Not having yet been confirmed as king…Archelaus…tried to persuade the people not to press their demands. But they were now beyond control…Archelaus…in one day killed 3,000 men…. Archelaus went to Rome to have his father’s last testament…confirmed by Augustus…while…still…in Rome, fresh outbreaks occurred in Judea. Varus, governor of Syria…heavily punished the rebels…returned to Antioch leaving Sabinus and a legion behind in Jerusalem.
…Sabinus deliberately oppressed the people…to provoke…further revolt that he might have…opportunity of crushing it…and so remove the reproach…against him in Rome that…he had tampered with the royal money-chests in the fortresses…. Fighting was severest in the Temple’s quarters…. buildings were reduced to ruins…the Roman soldiery even penetrated the Temple…looted all they found…. All Judea was…out of control….
Judea was filled with bands of marauders; wherever a malcontent crowd assembled they elected them a king…. these kings inflicted…slight loss on the Romans, but…among their own people like a pestilence…. the most dangerous rebel…strength lay in his…nationalism, was Judah the Galilean, son of…Hezekiah of Galilee whom Herod had put to death before he became king….
In my documentary on Sepphoris (4 miles from Nazareth) I talked about its history. Judah the Galilean led the attack on the king’s armory and “fought against…Gentiles or Jews, who opposed…[fighting for] freedom….” Varus came with a strong Roman army after complete anarchy ruled all the provinces. He burnt Sepphoris and sold all its inhabitants into slavery (while Mary and Joseph were still in Egypt). Then he went up to Jerusalem.
when the Jews…besieging the Romans who had fortified themselves within Herod’s castle, saw his large army, they raised the siege and began to excuse themselves by saying that it was only the crowd of pilgrims, and Sabinus, who had provoked them…. Sabinus saw fit to leave the town…Varus…commanded the crucifixion of no less than 2,000 men.

— Dataset section —

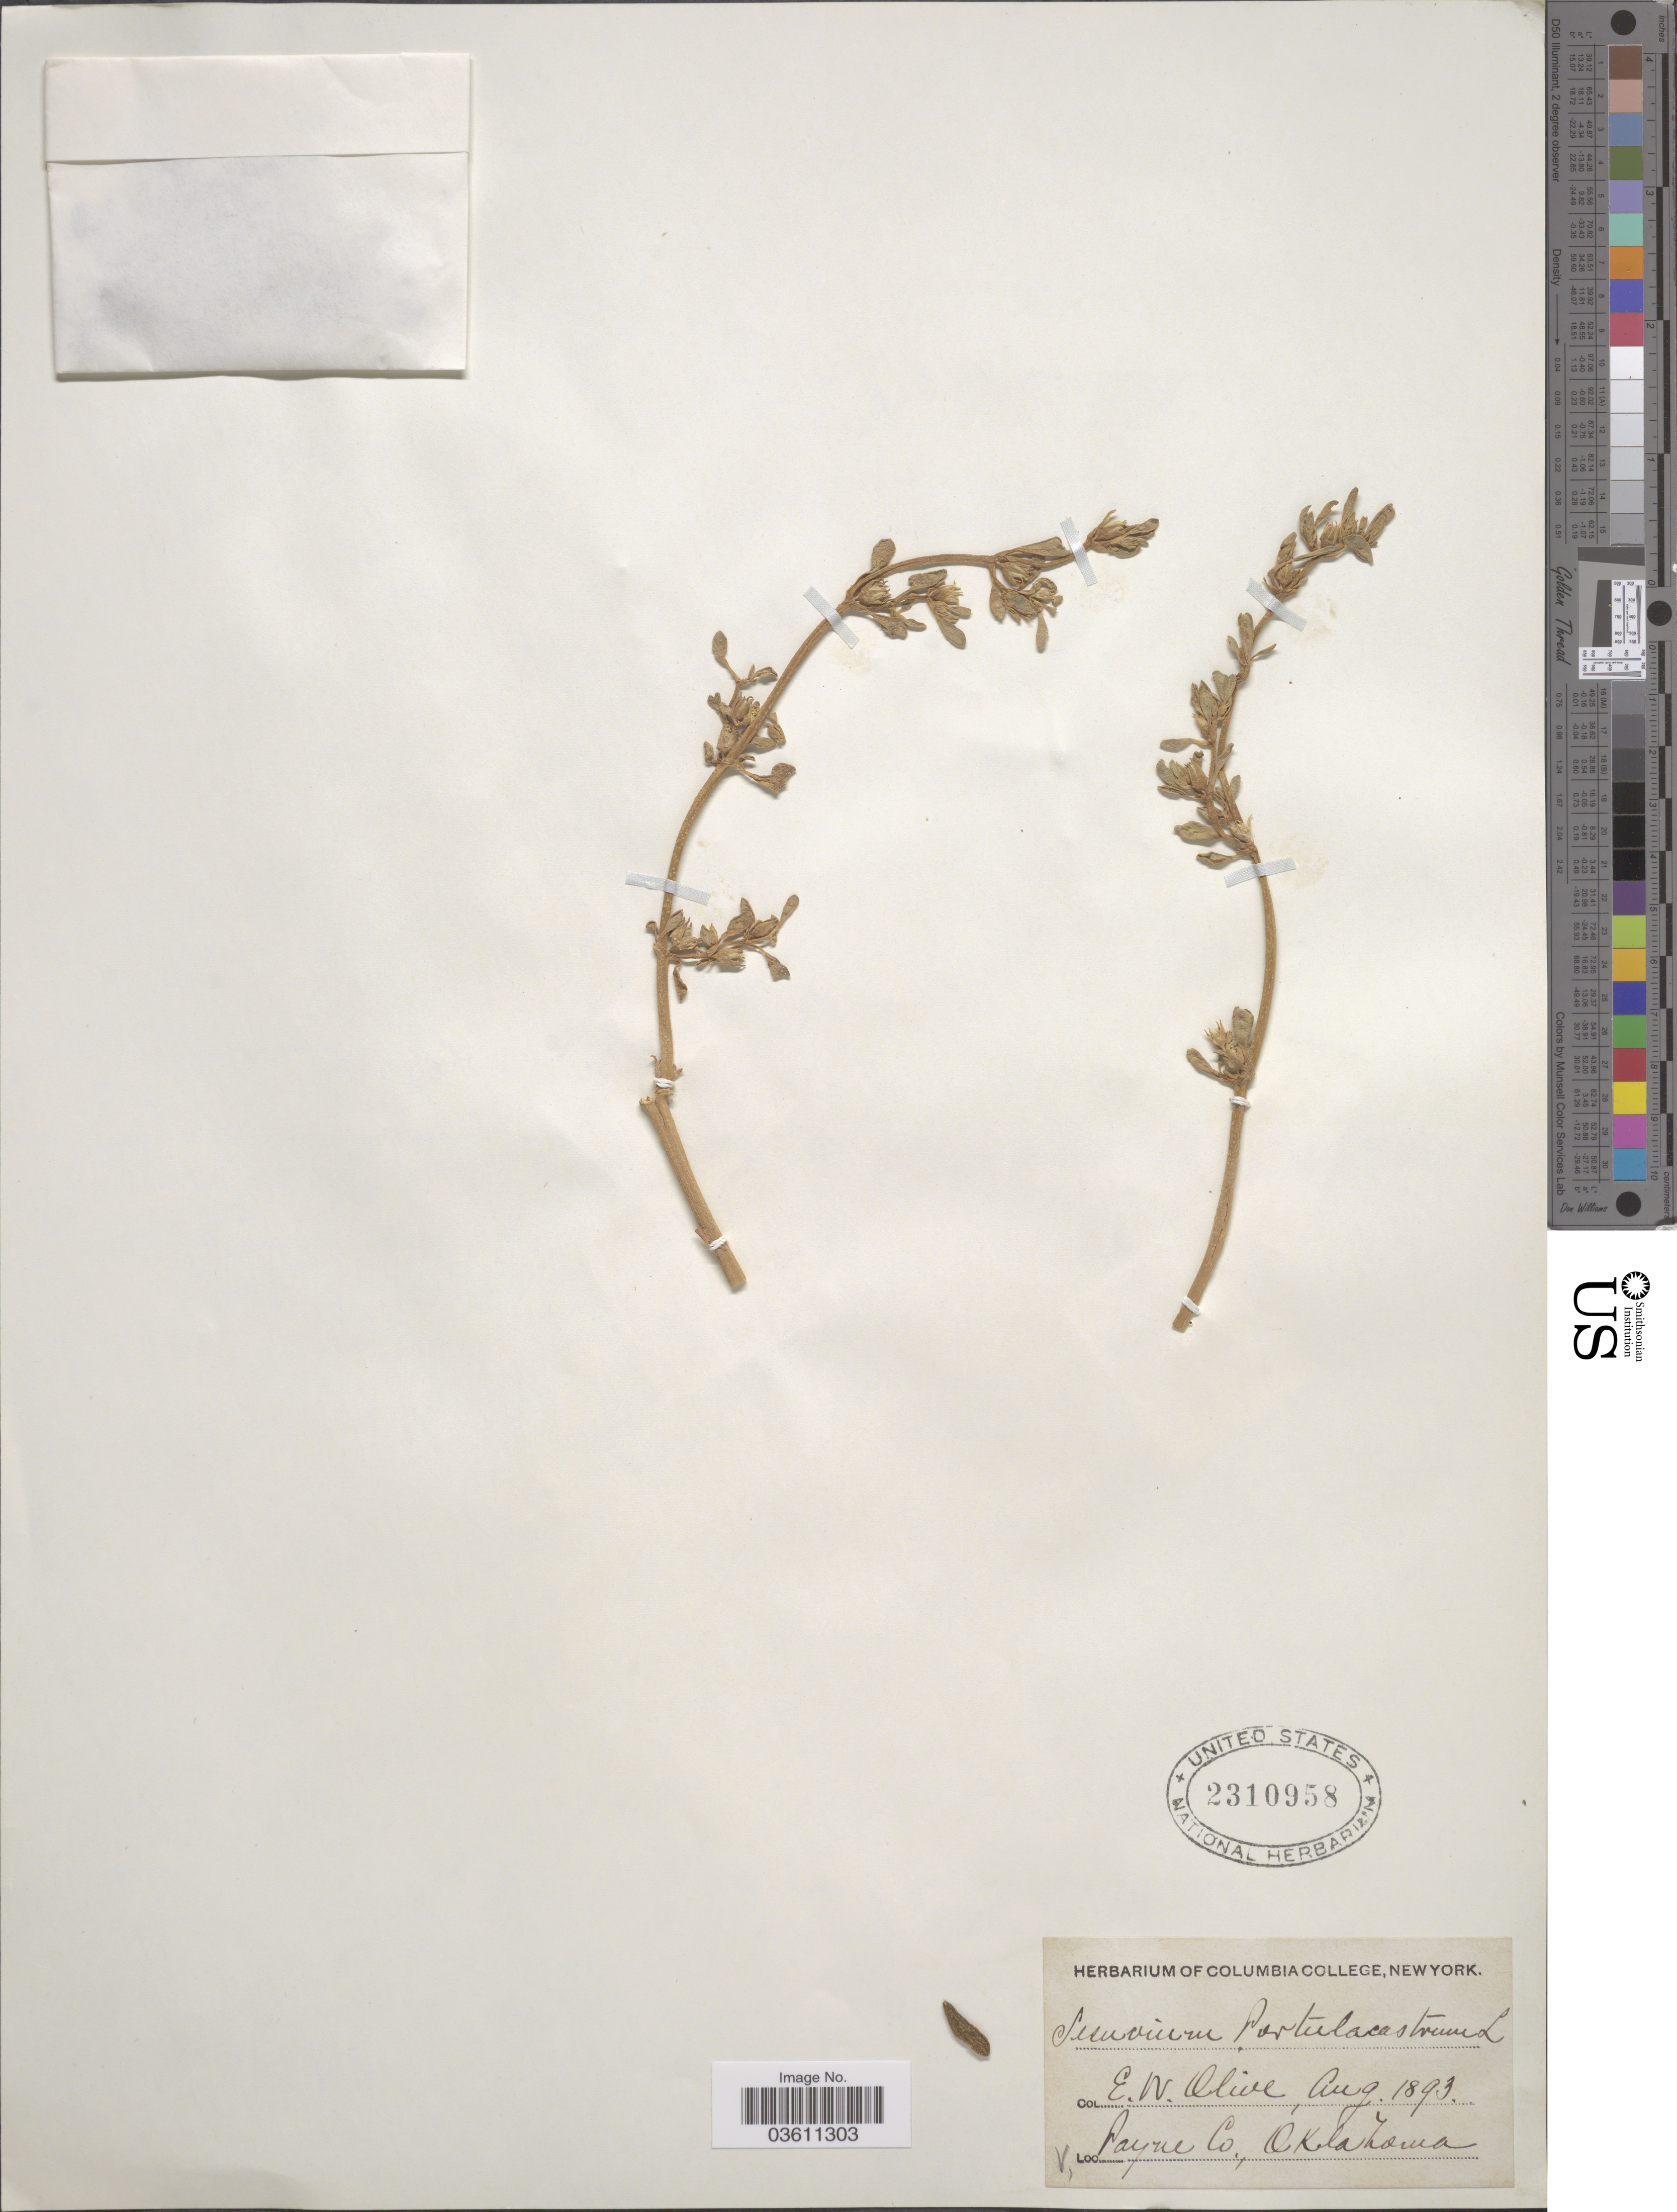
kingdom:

— Problem to work on —
In the text about the unrest in Judea, what did Varus do to Sepphoris and its people?

— Answer to this problem —
He burned Sepphoris and sold all its inhabitants into slavery.